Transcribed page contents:
*** Begin section ***
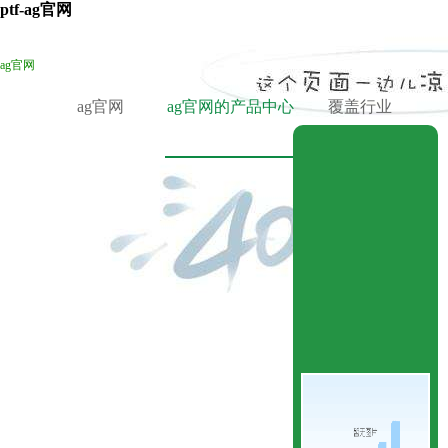
ptf-ag官网
ag官网
ag官网
ag官网的产品中心
覆盖行业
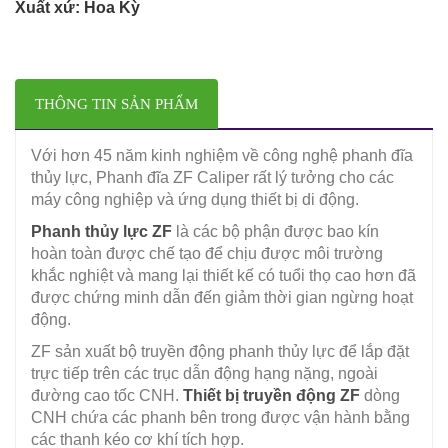
Xuất xứ: Hoa Kỳ
THÔNG TIN SẢN PHẨM
Với hơn 45 năm kinh nghiệm về công nghệ phanh đĩa
thủy lực, Phanh đĩa ZF Caliper rất lý tưởng cho các
máy công nghiệp và ứng dụng thiết bị di động.
Phanh thủy lực ZF
là các bộ phận được bao kín
hoàn toàn được chế tạo để chịu được môi trường
khắc nghiệt và mang lại thiết kế có tuổi thọ cao hơn đã
được chứng minh dẫn đến giảm thời gian ngừng hoạt
động.
ZF sản xuất bộ truyền động phanh thủy lực để lắp đặt
trực tiếp trên các trục dẫn động hạng nặng, ngoài
đường cao tốc CNH.
Thiết bị truyền động ZF
dòng
CNH chứa các phanh bên trong được vận hành bằng
các thanh kéo cơ khí tích hợp.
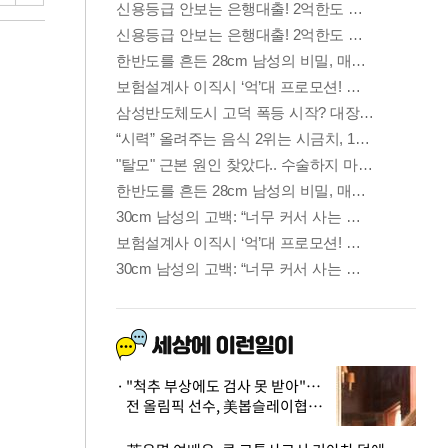
"척추 부상에도 검사 못 받아"…
전 올림픽 선수, 美봅슬레이협회
상대 소송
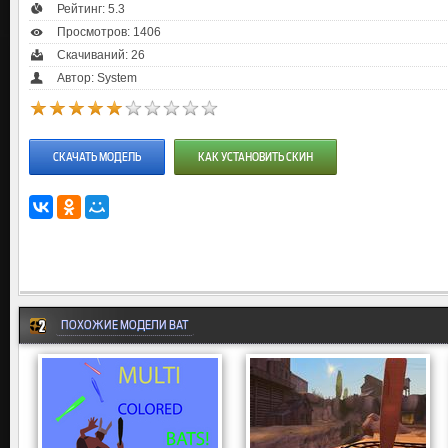
Рейтинг:
5.3
Просмотров: 1406
Скачиваний: 26
Автор: System
СКАЧАТЬ МОДЕЛЬ
КАК УСТАНОВИТЬ СКИН
ПОХОЖИЕ МОДЕЛИ BAT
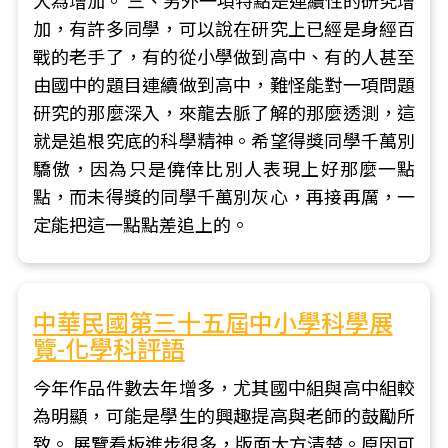
大為增加。 三、另外一項特點是連續性的研究增
加，有許多同學，可以說在研究上已經是身經百
戰的老手了，有的從小學做到高中、有的人甚至
由國中的題目連續做到高中，難怪能對一項問題
研究的那麼深入，來龍去脈了解的那麼透測，這
就是追根究底的科學精神。希望得獎同學千萬別
驕傲，因為只是僥倖比別人表現上好那麼一點
點，而未得獎的同學千萬別灰心，再接再厲，一
定能把這一點點差追上的。
中華民國第三十五屆中小學科學展
覽-化學科評語
今年作品件數去年增多，尤其國中組與高中組較
為明顯，可能是學生的興趣提高與老師的鼓勵所
致。 展覽看板進步很多，版面大方清楚。原因可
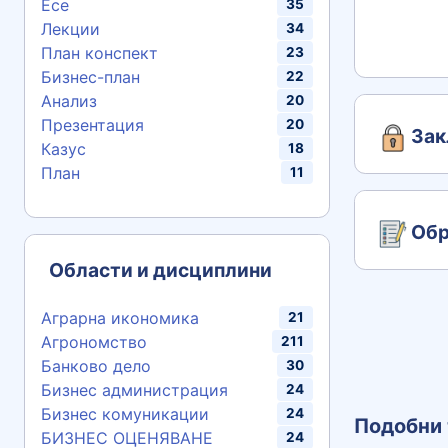
Есе
35
Лекции
34
План конспект
23
Бизнес-план
22
Анализ
20
Презентация
20
Зак
Казус
18
План
11
Обр
Области и дисциплини
Аграрна икономика
21
Агрономство
211
Банково дело
30
Бизнес администрация
24
Бизнес комуникации
24
Подобни 
БИЗНЕС ОЦЕНЯВАНЕ
24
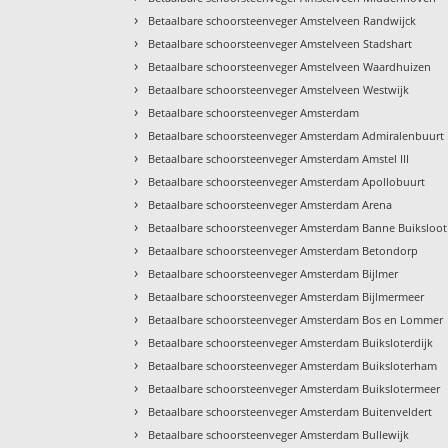
›
Betaalbare schoorsteenveger Amstelveen Randwijck
›
Betaalbare schoorsteenveger Amstelveen Stadshart
›
Betaalbare schoorsteenveger Amstelveen Waardhuizen
›
Betaalbare schoorsteenveger Amstelveen Westwijk
›
Betaalbare schoorsteenveger Amsterdam
›
Betaalbare schoorsteenveger Amsterdam Admiralenbuurt
›
Betaalbare schoorsteenveger Amsterdam Amstel III
›
Betaalbare schoorsteenveger Amsterdam Apollobuurt
›
Betaalbare schoorsteenveger Amsterdam Arena
›
Betaalbare schoorsteenveger Amsterdam Banne Buiksloot
›
Betaalbare schoorsteenveger Amsterdam Betondorp
›
Betaalbare schoorsteenveger Amsterdam Bijlmer
›
Betaalbare schoorsteenveger Amsterdam Bijlmermeer
›
Betaalbare schoorsteenveger Amsterdam Bos en Lommer
›
Betaalbare schoorsteenveger Amsterdam Buiksloterdijk
›
Betaalbare schoorsteenveger Amsterdam Buiksloterham
›
Betaalbare schoorsteenveger Amsterdam Buikslotermeer
›
Betaalbare schoorsteenveger Amsterdam Buitenveldert
›
Betaalbare schoorsteenveger Amsterdam Bullewijk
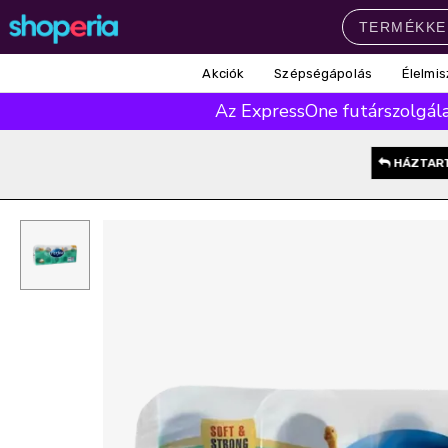
Akciók
Szépségápolás
Élelmis
Népszerű kategóriák
Az ExpressOne futárszolgálat
Szépségápolás
Élelmiszer
Mosás
Mosogatás
Takarítás
HÁZTAR
Baba-mama
Háztartás
Népszerű márkák
Pampers
Lenor
Finish
Violeta
Coccolino
Népszerű keresések
leukoplast
ariel
lenor
finish
pampers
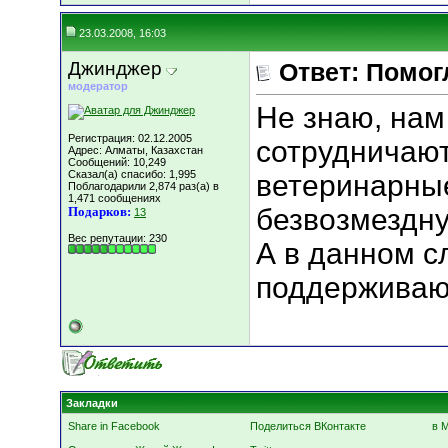
23.03.2008, 16:03
Джинджер
Ответ: Помог
модератор
Не знаю, нам
Регистрация: 02.12.2005
сотрудничают
Адрес: Алматы, Казахстан
Сообщений: 10,249
Сказал(а) спасибо: 1,995
ветеринарны
Поблагодарили 2,874 раз(а) в
1,471 сообщениях
безвозмездн
Подарков:
13
Вес репутации:
230
А в данном с
поддерживаю
Закладки
Share in Facebook
Поделиться ВКонтакте
в 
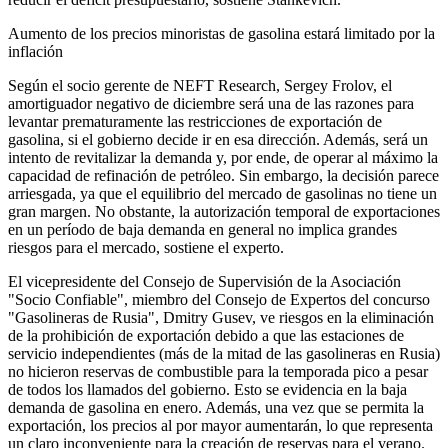
Aumento de los precios minoristas de gasolina estará limitado por la
inflación
Según el socio gerente de NEFT Research, Sergey Frolov, el
amortiguador negativo de diciembre será una de las razones para
levantar prematuramente las restricciones de exportación de
gasolina, si el gobierno decide ir en esa dirección. Además, será un
intento de revitalizar la demanda y, por ende, de operar al máximo la
capacidad de refinación de petróleo. Sin embargo, la decisión parece
arriesgada, ya que el equilibrio del mercado de gasolinas no tiene un
gran margen. No obstante, la autorización temporal de exportaciones
en un período de baja demanda en general no implica grandes
riesgos para el mercado, sostiene el experto.
El vicepresidente del Consejo de Supervisión de la Asociación
"Socio Confiable", miembro del Consejo de Expertos del concurso
"Gasolineras de Rusia", Dmitry Gusev, ve riesgos en la eliminación
de la prohibición de exportación debido a que las estaciones de
servicio independientes (más de la mitad de las gasolineras en Rusia)
no hicieron reservas de combustible para la temporada pico a pesar
de todos los llamados del gobierno. Esto se evidencia en la baja
demanda de gasolina en enero. Además, una vez que se permita la
exportación, los precios al por mayor aumentarán, lo que representa
un claro inconveniente para la creación de reservas para el verano.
*** End section ***
--- WHAT IS REQUIRED ---
Every line above that contains the word "động" should be reported.

--- SOLUTION FOR THIS EXERCISE ---
máy công nghiệp và ứng dụng thiết bị di động.
động.
ZF sản xuất bộ truyền động phanh thủy lực để lắp đặt
trực tiếp trên các trục dẫn động hạng nặng, ngoài
Thiết bị truyền động ZF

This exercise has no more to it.